Walked back to the combination bookcase and entertainment center fitted with a television set, a VCR, and a CD player.
Started looking through the books.
Pulled out a copy of Great Expectations. Leafed through it. Placed it back on the shelf. Found The Rubaiyat. Blew dust off it. Opened it. Flipped through it. People sometimes tucked letters or scraps of paper into books. But there was nothing. The dust wrappers had been removed from all of the books. Not uncommon on a boat, where moisture caused paper to twist and curl. Took down a copy of Stephen King’s It. Big book, some two and a half inches thick. Black cover with the initials SK in red in the lower right-hand corner. Opened the book. Closed it, or It, put it back on the shelf. Started looking at some other books. Blew dust off them. Leafed through them. Put them back on the shelves again. There were a lot of books here. Hundred best books in the English language, it looked like. Some of them never read, judging by the dust on them. Began looking through the videocassettes in their black vinyl cases. The cover art on one of them showed a woman’s hands spread over the crotch of her lacy white panties. The ring on her pinky...
“How long you guys gonna be down here?” Gergin asked.
I put the cassette back on the shelf.
“You can leave us if you’re bored,” I said.
“Hey, no problem,” he said.
“We won’t be stealing anything.”
“Who said you would? It’s just it’s a little stuffy down here, the air-conditioning off and all.”
“Why don’t you go upstairs?” I suggested. “Get yourself some air.”
“No, that’s okay,” he said.
I looked at some other cassettes.
Gergin scratched his ass.
“Did you get any pictures of the cockpit?” I asked Andrew.
“Do we need any?”
“Oh, sure,” I said, and looked him dead in the eye.
We’d been working together for a good long time.
“Okay to go up alone?” he asked Gergin.
Gergin smelled a rat.
The wrong one.
“I’ll go with you,” he said, and they both left the stateroom.
I waited till I heard Gergin’s heavy footfalls on the topside deck. I took the cassette down from the shelf again. It was titled Idle Hands. The ring on the woman’s right pinky finger was identical to Lainie’s Victorian seal ring with its heart-shaped face and its floret-covered band.
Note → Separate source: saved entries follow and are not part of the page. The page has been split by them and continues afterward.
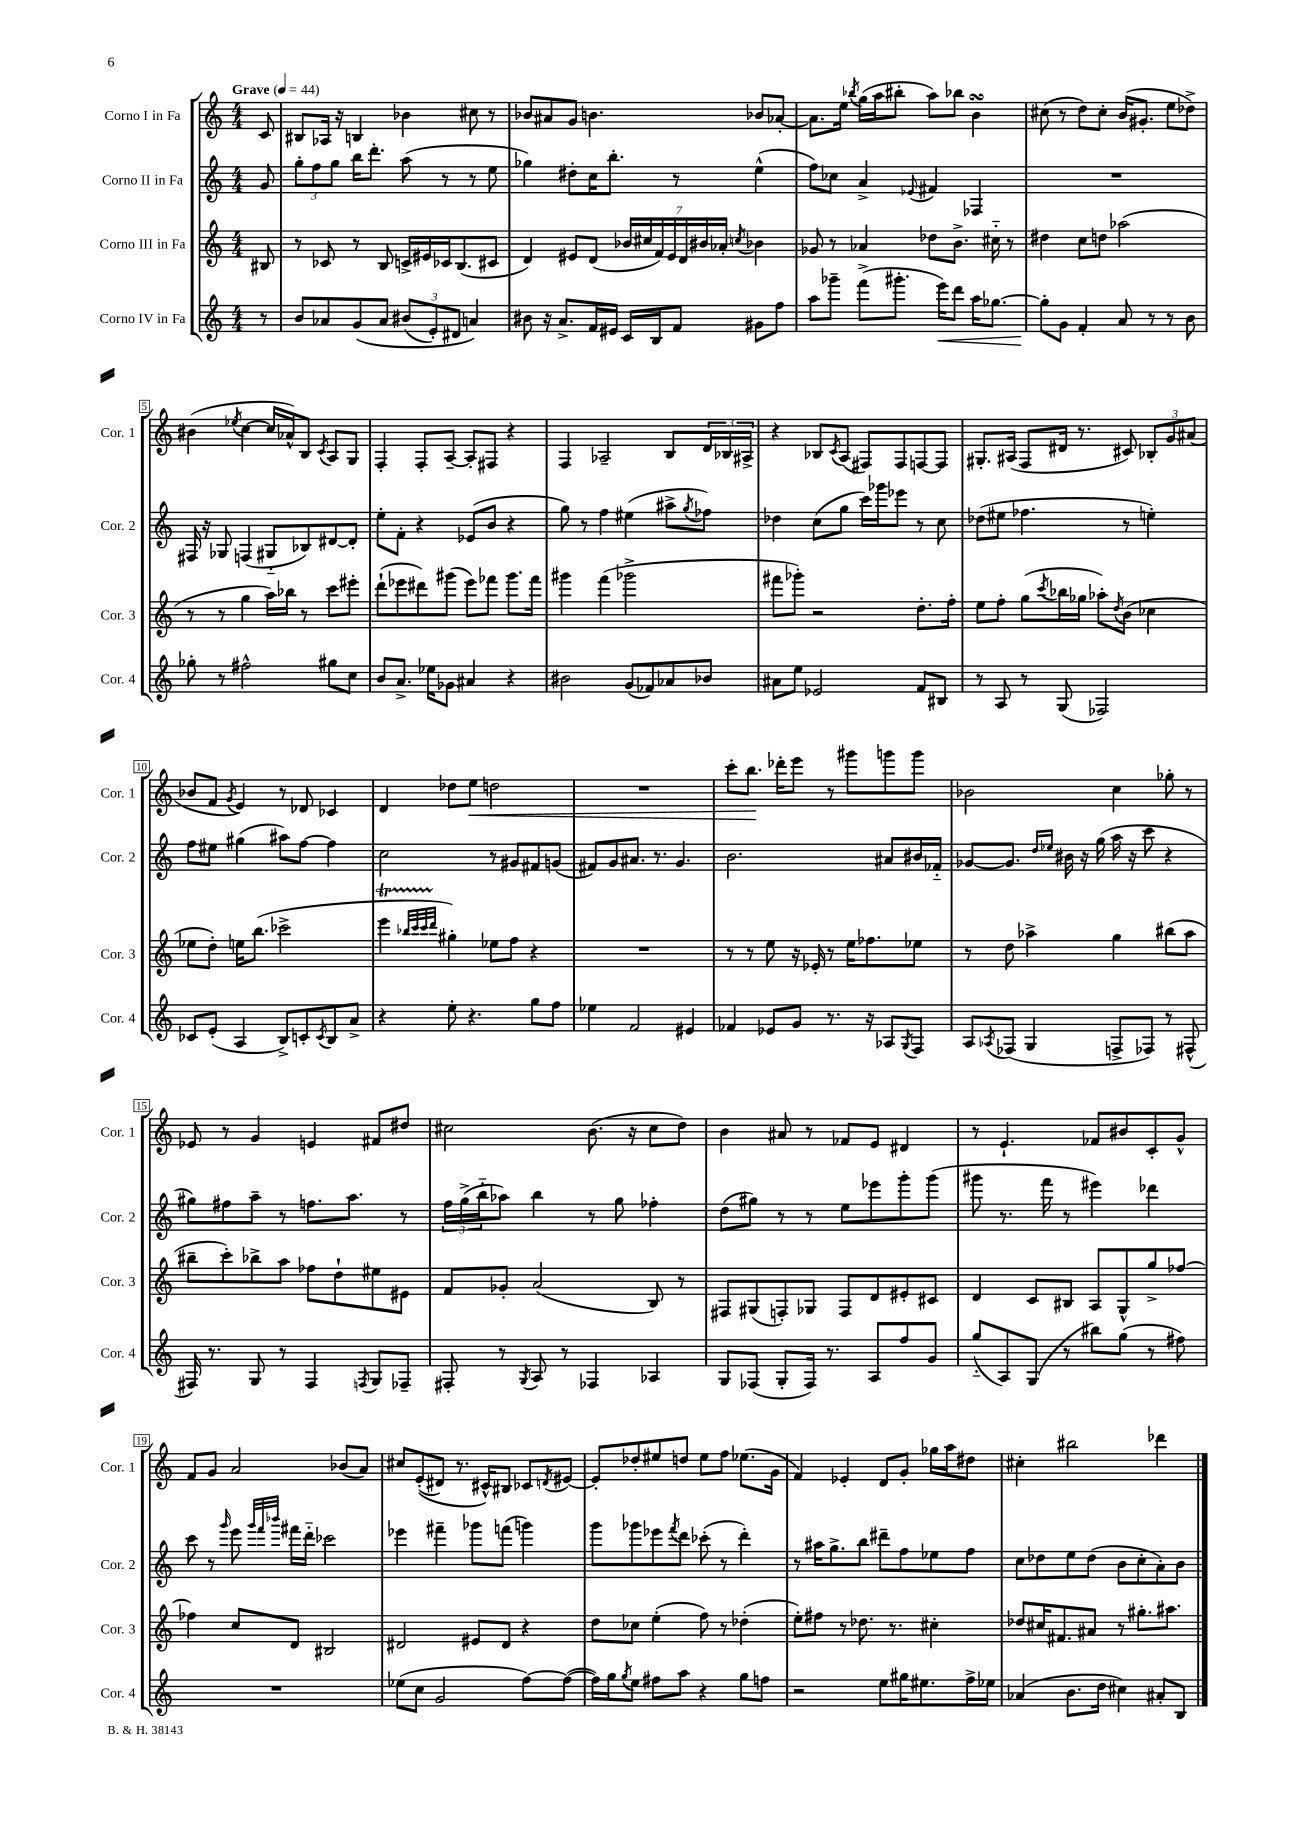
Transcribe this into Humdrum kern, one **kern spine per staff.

**kern	**kern	**kern	**kern
*staff4	*staff3	*staff2	*staff1
*clefG2	*clefG2	*clefG2	*clefG2
*k[]	*k[]	*k[]	*k[]
*M4/4	*M4/4	*M4/4	*M4/4
*MM44	*MM44	*MM44	*MM44
8r	8B#/	8g/	8c/
=	=	=	=
8b/L	8r	12gg'\L	8B#/L
.	.	12ff\	.
8a-/	8c-/	.	16A-/Jk
.	.	12gg\J	.
.	.	.	16r
&(8g/	8r	16bb\LK	4B/
.	.	8.ddd'\J	.
8a-/J	8B/	.	.
(12b#/L	16c^/LL	(8aa\	4b-\
.	16e#/	.	.
12e'/)	.	.	.
.	16c-/J	8r	.
12d#/J	.	.	.
.	(8.B/	.	.
4a/&)	.	8r	8cc#\
.	8c#/J	8ee\	8r
=	=	=	=
8b#\	4d/)	4gg-\)	8b-/L
16r	.	.	8a#/
8.a^/L	.	.	.
.	8e#/L	8dd#'\L	8g/J
16f/L	(8d/J	16cc\K	4.b\
16e#/JJ	.	8.bb'\J	.
16c/LL	28b-/LL	.	.
.	28cc#/	.	.
16B/J	.	.	.
.	28f/)	.	.
.	28e#/	.	.
8f/J	.	8r	.
.	28d/	.	.
.	28b#/	.	.
.	28a-'/JJ	.	.
.	8qcc/	.	.
8g#\L	4b-\	(4ee^^\	8b-/L
8ff\J	.	.	[8a-'/J
=	=	=	=
8aa\L	8g-/	8ff\L)	8.a-\]L
8ggg-~\J	8r	8cc-\J	.
.	.	.	16ee\Jk
.	.	.	8qbb-/
(8fff^\L	4a-/	4a^/	(16gg\LL
.	.	.	16aa\J
8.ggg#'\J	.	.	8bb#'\J
.	.	8qqe-/	.
.	8dd-\L	4f#/	8aa\L)
16eee\LK)	.	.	.
8ddd\J	8.b^\J	.	8bb-\J
16aa\LK	.	4F-/	4b\
[8.gg-\J	16cc#'~\	.	.
.	8r	.	.
=	=	=	=
8gg-'\]L	4dd#\	1r	(8cc#\
8g\J	.	.	8r
4f'/	8cc\L	.	8dd\L)
.	8dd\J	.	8cc#'\J
8a/	(2aa-\	.	(16b/LK
.	.	.	8.g#'/J
8r	.	.	.
8r	.	.	8ee\L
8b\	.	.	8dd-^\J)
=	=	=	=
8gg-'\	8r	16F#/	(4b#\
.	.	16r	.
8r	8r	8G-/	.
.	.	.	8qee-/
2ff#^^\	4gg\	(4F/	[4cc\
.	16aa\LL)	8G#'~/L	16cc/]LL
.	16bb-\JJ	.	16a-^^/J)
.	8r	8B-/)	8B/J
.	.	.	8qc/
8gg#\L	8ccc\L	[8d#/	8A/L
8cc\J	8eee#'\J	8d#'/]J	8G/J
=	=	=	=
8b/L	(8ddd`\L	8ee'\L	4F'/
8.a^/J	8eee-\	8f'\J	.
.	8ddd#\)	4r	8F'/L
16ee-\LK	.	.	.
8g-\J	(8ggg#\J	.	[8A~/J
4a#/	8eee-\L)	(8e-/L	8A'/]L
.	8fff-\J	8b/J	8F#/J
4r	8.ggg#\L	4r	4r
.	16fff-\Jk	.	.
=	=	=	=
2b#\	4ggg#\	8gg\)	4F/
.	.	8r	.
.	(4fff\	4ff\	2A-~/
(8g/L	2ggg-^\	(4ee#\	.
8f-/)	.	.	.
8a-/	.	8aa#^\L	8B/L
.	.	8qgg/	.
8b-/J	.	8ff-\J)	24d/L
.	.	.	24B-/
.	.	.	24A#^/JJ
=	=	=	=
8a#\L	8fff#\L	4dd-\	4r
8ee\J	8ggg-'\J)	.	.
2e-/	2r	(8cc\L	8B-/L
.	.	.	8qc/
.	.	8gg\J	(8A/J
.	.	16ccc\LL)	8F#/L)
.	.	16ggg-\J	.
.	.	8eee-\J	8F#/
8f/L	8.dd'\L	8r	[8F/
8B#/J	.	8cc\	8F/]J
.	16ff'\Jk	.	.
=	=	=	=
8r	8ee\L	(8dd-\L	8.G#'/L
8A/	8ff'\J	8ee#\J	.
.	.	.	(16A#/Jk
8r	(8gg\L	4.ff-\	8F/L
.	8qccc/	.	.
(8G/	16bb-\L	.	16d#/Jk
.	16gg-\JJ	.	8.r
2F-/)	8aa-'\L)	.	.
.	8qdd/	.	.
.	(8b\J	8r	8c#/)
.	4cc-\	4ee'\)	12B-'/L
.	.	.	12g/
.	.	.	(12a#/J
=	=	=	=
8c-/L	8ee-\L	8ff\L	8b-/L
(8e'/J	8dd'\J)	8ee#\J	8f/J
.	.	.	8qg/
4A/	16ee\LK	(4gg#\	4e/)
.	(8.bb\J	.	.
8B^/L)	2ccc-^\	8aa#\L)	8r
8c'/	.	[8ff\J	8d-/
8qc/	.	.	.
8B/	.	4ff\]	4c-/
8a^/J	.	.	.
=	=	=	=
4r	4eee\	2cc\	4d/
.	32qqbb-/LLL	.	.
.	32qqccc/	.	.
.	32qqccc/	.	.
.	32qqddd/JJJ	.	.
8ee'\	4gg#'\)	.	8dd-\L
4.r	.	.	8ee\J
.	8ee-\L	8r	2dd\
.	8ff\J	8g#/L	.
8gg\L	4r	8f#/	.
8ff\J	.	(8g/J	.
=	=	=	=
4ee-\	1r	8f#/L)	1r
.	.	8g/	.
2f/	.	8.a#/J	.
.	.	8.r	.
.	.	4.g/	.
4e#/	.	.	.
=	=	=	=
4f-/	8r	2.b\	8ccc'\L
.	8r	.	8.bb\J
8e-/L	8ee\	.	.
.	.	.	16ddd-'\LK
8g/J	16r	.	8eee\J
.	16e-'/	.	.
8.r	8r	.	8r
.	16ee\LK	.	8ggg#\L
16r	8.ff-\	.	.
8A-/L	.	8a#/L	8ggg\
8qG/	.	.	.
8F/J	8ee-\J	16b#/L	8ggg\J
.	.	16f-'~/JJ	.
=	=	=	=
8A/L	8r	[8g-/L	2b-\
8qA-/	.	.	.
(8F-/J	8dd\	8.g-/]J	.
4G/	4aa-^\	.	.
.	.	16qqdd/LL	.
.	.	16qqee-/JJ	.
.	.	16b#\	.
.	.	16r	.
.	.	(16gg\	.
8F^/L	4gg\	16aa\	4cc\
.	.	16r	.
8F-/J)	.	8ccc\	.
8r	(8bb#\L	4r	8gg-'\
(8F#^^/	8aa-\J	.	8r
=	=	=	=
16F#/)	8bb#~\L	8gg#\L)	8e-/
8.r	.	.	.
.	8ccc'\)	8ff#\	8r
8G/	8bb-^\	8aa~\J	4g/
8r	8aa\J	8r	.
4F#/	8ff-\L	8.ff\L	4e/
.	8dd`\	.	.
.	.	8.aa\J	.
8qF/	.	.	.
8G/L	8ee#\	.	8f#/L
8F-~/J	8e#\J	8r	8dd#/J
=	=	=	=
8F#'/	8f/L	24ff\LL	2cc#\
.	.	(24gg^\	.
.	.	24bb'~\J	.
8r	8g-'/J	8aa-\J)	.
8qG/	.	.	.
8A/	(2a/	4bb\	.
8r	.	.	.
4F-/	.	8r	(8.b\
.	.	8gg\	.
.	.	.	16r
4A-/	8B/)	4ff-'\	8cc#\L
.	8r	.	8dd\J)
=	=	=	=
8G/L	8F#/L	(8dd\L	4b\
(8F-/J	(8G#/	8gg#\J)	.
8G'/L	8F'/)	8r	8a#/
16F-/Jk)	8G-/J	8r	8r
8.r	.	.	.
.	8F/L	8ee\L	8f-/L
8A/L	8d/	8eee-\	8e/J
8ff/	8e#'/	8ggg'\	4d#/
8g/J	8c#/J	(8ggg\J	.
=	=	=	=
(8gg'~/L	4d/	8ggg#\	8r
8A/)	.	8.r	4.e`/
(8G/J	8c/L	.	.
.	.	16fff\	.
8r	8B#/J	8r	.
8bb#\L)	8A/L	4eee#\)	8f-/L
(8gg\J	8G^^/	.	8b#/
8r	8gg^/	4ddd-\	8c'/
8ff#\)	[8ff-/J	.	8g^^/J
=	=	=	=
1r	4ff-\]	8ccc\	8f/L
.	.	8r	8g/J
.	.	16qqggg/	.
.	8cc/L	8eee\	2a/
.	.	32qqggg/LLL	.
.	.	32qqfff/	.
.	.	32qqbbb-/JJJ	.
.	8d/J	16fff#\LL	.
.	.	16ddd'~\JJ	.
.	2B#/	2ccc-\	.
.	.	.	(8b-/L
.	.	.	8a/J)
=	=	=	=
(8ee-\L	2d#/	4eee-\	8cc#/L
8cc\J	.	.	&((8e'/
2g/	.	4fff#~\	8d#/J)
.	.	.	8.r
.	8e#/L	8ggg-\L	.
.	.	.	16c#^^/LK&)
.	8d#/J	(8fff\J	8B#/J
[8ff\L)	4r	4ggg\)	8c-/L
.	.	.	8qd/
(8ff\_J	.	.	[8e#/J
=	=	=	=
16ff\]LL)	8dd\L	8ggg\L	8e#'/]L
16gg\J	.	.	.
8qgg/	.	.	.
8ee\J	8cc-\J	8ggg-\	8dd-'/
8ff#\L	(4ee'\	8eee-\	8ee#/
.	.	8qfff/	.
8aa\J	.	8ddd\J	8dd/J
4r	8ff\)	(8ccc-'\	8ee#\L
.	8r	8r	8ff\J
8gg\L	(4dd-'\	4ddd'\)	(8.ee-\L
8ff\J	.	.	.
.	.	.	16g\Jk
=	=	=	=
2r	8ee'\L)	8r	4f/)
.	8ff#\J	16aa#\LK	.
.	.	8.gg^\	.
.	8r	.	4e-'/
.	8.dd-\	8bb\J	.
8ee\L	.	8ddd#~\L	8d/L
.	8.r	.	.
16gg#\K	.	8ff\	8g'/J
8.ee#\	.	.	.
.	4cc#'\	8ee-\	16gg-\LL
.	.	.	16aa\J
16ff^\L	.	8ff\J	8dd#\J
16ee-\JJ	.	.	.
=	=	=	=
(4a-/	8dd-/L	8cc\L	4cc#'\
.	16cc#/K	8dd-\	.
.	8.f#/	.	.
8.b\L	.	8ee\	2bb#\
.	8a#/J	(8dd-\J	.
16dd\Jk	.	.	.
4cc#\)	8r	8b\L	.
.	8.gg#'\L	8cc'\	.
8a#'/L	.	8a'\)	4ddd-\
.	8.aa#\J	.	.
8B/J	.	8b\J	.
==	==	==	==
*-	*-	*-	*-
Without a second’s hesitation, I lifted my jacket and tucked the cassette into my trousers against the small of my back.
This was embarrassing.
Three attorneys who represented a person, watching a compromising videotape of that person. Idle Hands indeed. A tape that could easily be defined as pornography by prevailing community standards in that Lainie Commins, all by herself and looking quite cockeyed without her glasses on (or anything else but white panties and a gold Victorian ring, for that matter), was exposing her genitals, pubic area, buttocks and breasts below the top of the nipples, with less than a full opaque covering; was engaging as well in masturbation, which act constituted the commission of an abominable and detestable crime against nature, or suggested that such a crime was being or would be committed; was also exposing her genitals in a presumed state of sexual stimulation or arousal; all of this presumably done willfully (as witness the knowing albeit goofy smile on her face), which activities predominately appealed to the prurient, shameful or morbid interests, and were without serious literary, artistic, political or scientific value. Boy oh boy.